Lo stop alle esportazioni di fertilizzanti da parte di Russia e Ucraina fu una delle prime conseguenze dello scoppio del conflitto: una decisione che di fatto innescò una crisi nei prezzi che contribuì a scuotere un settore che già versava in condizioni di crisi. L’agricoltura, però, non si può fermare, e se è vero che la necessità rende l’uomo ingegnoso, allora ecco una potenziale soluzione: impiegare gli scarti di pesce, molluschi e crostacei per concimare i campi.
Si stima che ogni anno, nel solo bacino del Mediterraneo, vengano prodotti circa 27 milioni di tonnellate di scarti che però, se lasciati decomporre nel suolo, rilasciano sostanze benefiche e nutrienti come ammoniaca, acido solfidrico, fosforo, iodio e manganese. Una trovata che strizza l’occhio all’ambiente e allo stesso tempo mette una pezza sul fabbisogno italiano di fertilizzanti: basti pensare, a tal proposito, che nel corso del 2021 lo Stivale ha importato 65 milioni di euro di fertilizzanti dalla Russia, Paese che soddisfa il 13% del mercato mondiale, 20 milioni dalla Bielorussia e 55 milioni dall’Ucraina (dati di The Circle).
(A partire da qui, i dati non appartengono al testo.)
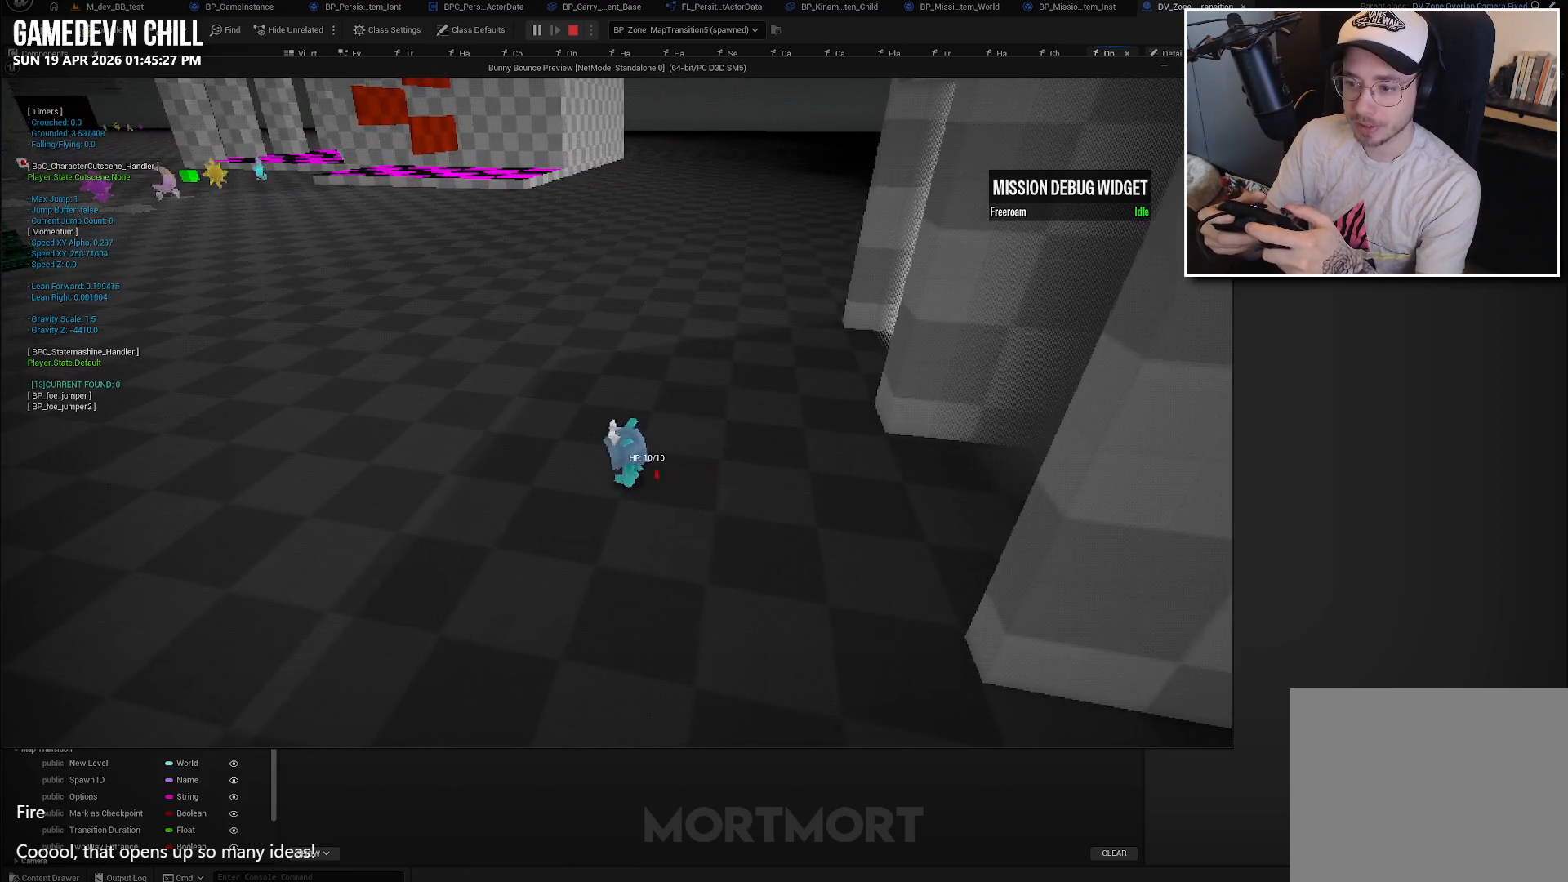
{"buttons": [], "left_stick": "center", "right_stick": "center", "events": [[50, "left_stick", "center"]]}
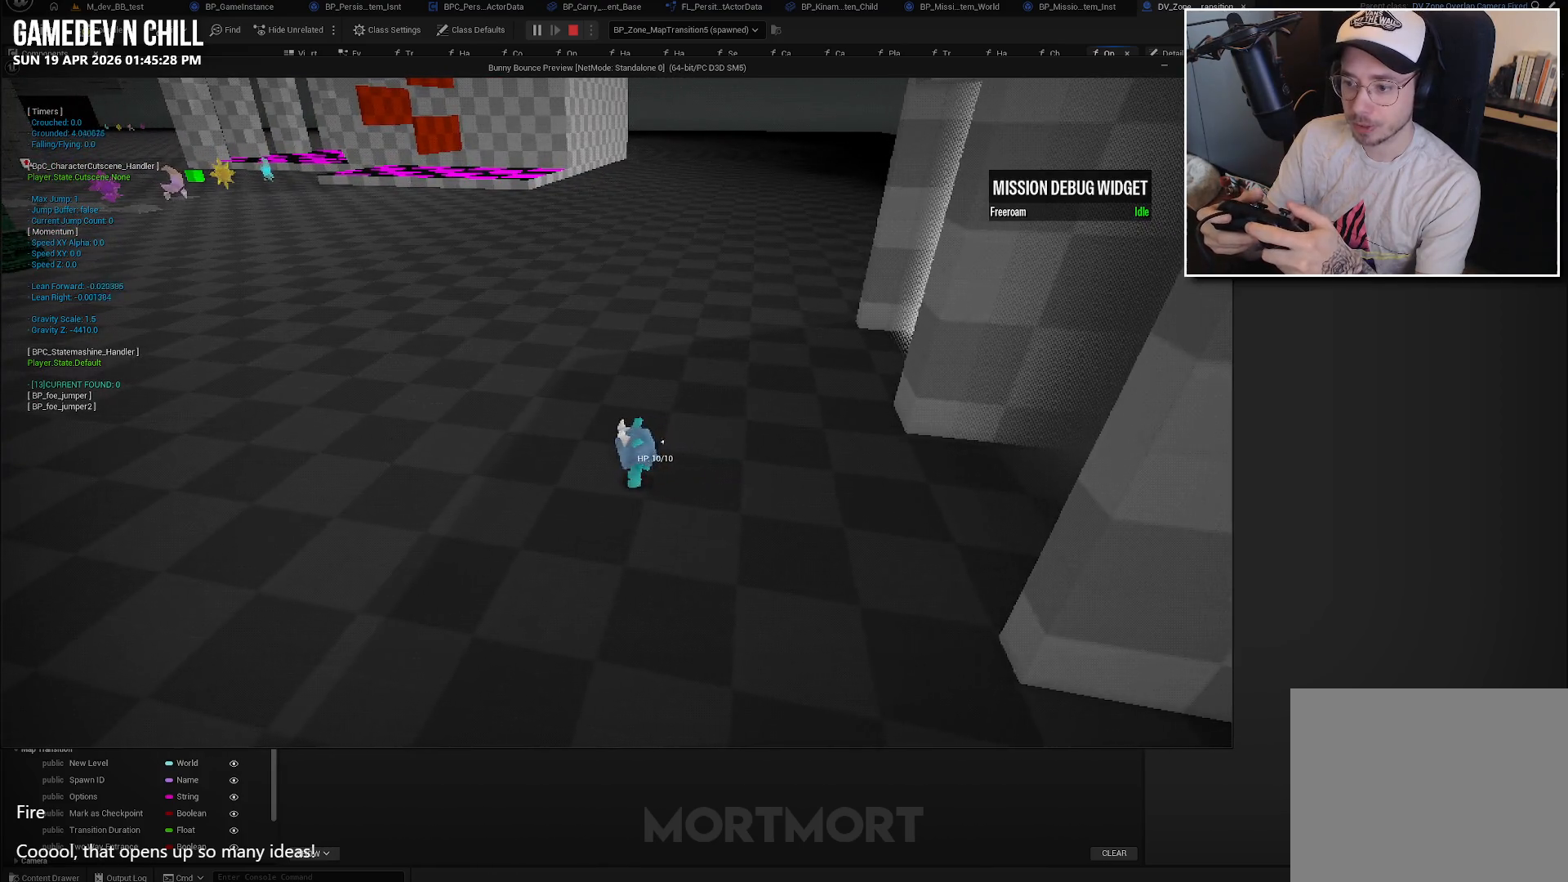
{"buttons": [], "left_stick": "center", "right_stick": "center", "events": [[50, "left_stick", "left"], [167, "left_stick", "center"], [450, "A", "down"], [500, "A", "up"]]}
La collaborazione pesca-agricoltura, inoltre, potrebbe beneficiare da una legge europea che impone ai pescatori di portare a terra (anziché rigettare in mare) le catture troppo piccole per essere commercializzate. Catture che, di fatto, potrebbero essere impiegate per trarne mangimi, cosmetici, farmaci e additivi alimentari.
“L’importante è garantire uno sbocco commerciale a questi pesciolini che non possono essere destinati a consumo umano alimentando una filiera green oggi sempre più importante” ha commentato a tal proposito Fedagripesca-Confcooperative.